▶ _Exercise requirements_
All lines of the listing that contain "work" should be shown in full.

========================================================================

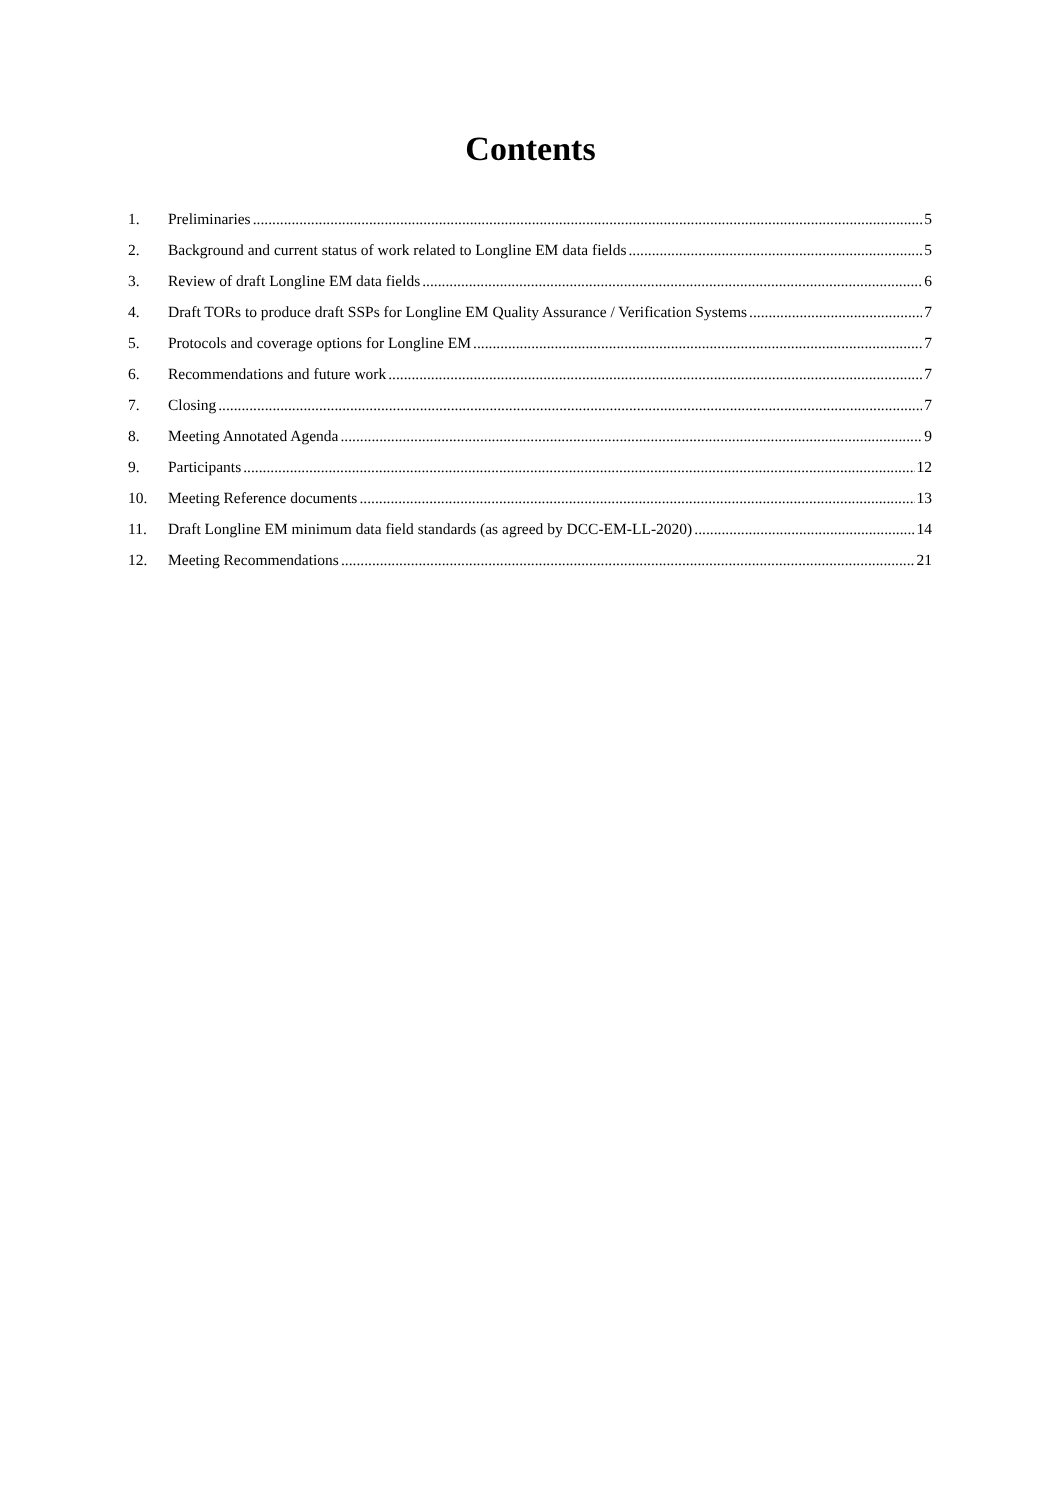Contents
1. Preliminaries 5
2. Background and current status of work related to Longline EM data fields 5
3. Review of draft Longline EM data fields 6
4. Draft TORs to produce draft SSPs for Longline EM Quality Assurance / Verification Systems 7
5. Protocols and coverage options for Longline EM 7
6. Recommendations and future work 7
7. Closing 7
8. Meeting Annotated Agenda 9
9. Participants 12
10. Meeting Reference documents 13
11. Draft Longline EM minimum data field standards (as agreed by DCC-EM-LL-2020) 14
12. Meeting Recommendations 21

========================================================================

▶ _Solution to this problem_
2. Background and current status of work related to Longline EM data fields 5
6. Recommendations and future work 7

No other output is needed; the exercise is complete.